Melt the Earth Balance margarine into a 10” frying pan (cast iron works best) on a medium low heat. Add the honey, maple syrup and barley malt syrup. You may not have barley malt on hand, but don’t leave this out, go buy a jar. It really adds to the flavor and texture of the glaze. Mix everything together and then add the sweet potato/yams. Wedge them all in there.
Cook for 10 minutes, lifting and tilting the pan so the glaze covers the top of the yams. After 10 minutes, carefully try to turn the yams over (a spatula works best) and cook for another 10 minutes. Periodically lifting the pan and swirling the glaze over the yams.
You can do it TC...you can make the yams....since I won’t be there to make them for you.

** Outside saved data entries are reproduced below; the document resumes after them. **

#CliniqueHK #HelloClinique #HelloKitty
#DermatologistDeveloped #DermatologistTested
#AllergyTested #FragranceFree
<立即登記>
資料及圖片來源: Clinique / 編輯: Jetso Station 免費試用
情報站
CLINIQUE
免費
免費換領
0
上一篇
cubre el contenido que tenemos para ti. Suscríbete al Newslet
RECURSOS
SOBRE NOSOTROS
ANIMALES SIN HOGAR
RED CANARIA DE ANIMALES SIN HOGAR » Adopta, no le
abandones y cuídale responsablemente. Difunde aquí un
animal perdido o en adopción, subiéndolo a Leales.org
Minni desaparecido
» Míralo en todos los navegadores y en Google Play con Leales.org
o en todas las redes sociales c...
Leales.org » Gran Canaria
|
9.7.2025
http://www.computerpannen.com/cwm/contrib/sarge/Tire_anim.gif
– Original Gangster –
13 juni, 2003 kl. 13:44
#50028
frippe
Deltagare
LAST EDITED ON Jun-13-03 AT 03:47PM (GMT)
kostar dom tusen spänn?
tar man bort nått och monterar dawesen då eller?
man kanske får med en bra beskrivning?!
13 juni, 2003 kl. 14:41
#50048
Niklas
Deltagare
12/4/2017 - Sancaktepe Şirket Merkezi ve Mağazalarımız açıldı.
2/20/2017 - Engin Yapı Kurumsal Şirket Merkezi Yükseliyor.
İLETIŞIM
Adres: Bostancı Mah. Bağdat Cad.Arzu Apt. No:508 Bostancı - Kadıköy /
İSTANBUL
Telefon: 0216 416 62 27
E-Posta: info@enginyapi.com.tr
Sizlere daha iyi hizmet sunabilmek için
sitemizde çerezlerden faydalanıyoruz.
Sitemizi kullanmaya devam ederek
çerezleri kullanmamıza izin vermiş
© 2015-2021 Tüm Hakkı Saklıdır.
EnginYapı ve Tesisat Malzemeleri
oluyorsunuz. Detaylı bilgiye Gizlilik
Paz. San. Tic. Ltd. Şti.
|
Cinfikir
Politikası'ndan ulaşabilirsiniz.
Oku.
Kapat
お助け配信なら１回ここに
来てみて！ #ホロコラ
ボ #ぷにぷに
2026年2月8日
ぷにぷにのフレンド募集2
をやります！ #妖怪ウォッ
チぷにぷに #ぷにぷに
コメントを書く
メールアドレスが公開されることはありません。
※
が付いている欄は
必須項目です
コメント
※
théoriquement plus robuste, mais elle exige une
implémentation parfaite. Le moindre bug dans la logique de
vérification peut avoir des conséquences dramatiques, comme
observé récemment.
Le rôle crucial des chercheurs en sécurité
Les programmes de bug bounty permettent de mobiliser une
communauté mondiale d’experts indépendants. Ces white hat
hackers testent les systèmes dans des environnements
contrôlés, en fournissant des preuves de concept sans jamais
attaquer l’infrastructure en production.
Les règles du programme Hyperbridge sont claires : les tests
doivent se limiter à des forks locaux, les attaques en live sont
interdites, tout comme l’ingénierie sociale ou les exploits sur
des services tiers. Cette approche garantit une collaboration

Serves 4 as a side dish - Use organic ingredients whenever possible.
3 medium sized yams
3 tablespoons Earth Balance non-hydrogenated margarine
1/4 cup pure maple syrup
1/4 cup honey
1 heaping tablespoon barley malt syrup
Preheat the oven to 350˚
Bake the yams until they are not quite done.
Remove them from the oven and allow them to cool.
Cut off the ends, peel them and cut them into approximately 1” slices.
Heat a heavy 10” skillet or pot on medium low and melt the Earth Balance.
Add the honey, maple syrup, and barley malt syrup and stir.
Add the sliced yams to the pan, wedging them all in there.
Lift the pan (wearing pot holders) tilting it so that the sauce covers the yams.
Cook for 10 minutes, lifting and tilting occasionally.
Carefully, turn the yams over.
Cook for another 10 minutes, lifting and tilting your pan so the sauce covers the yams.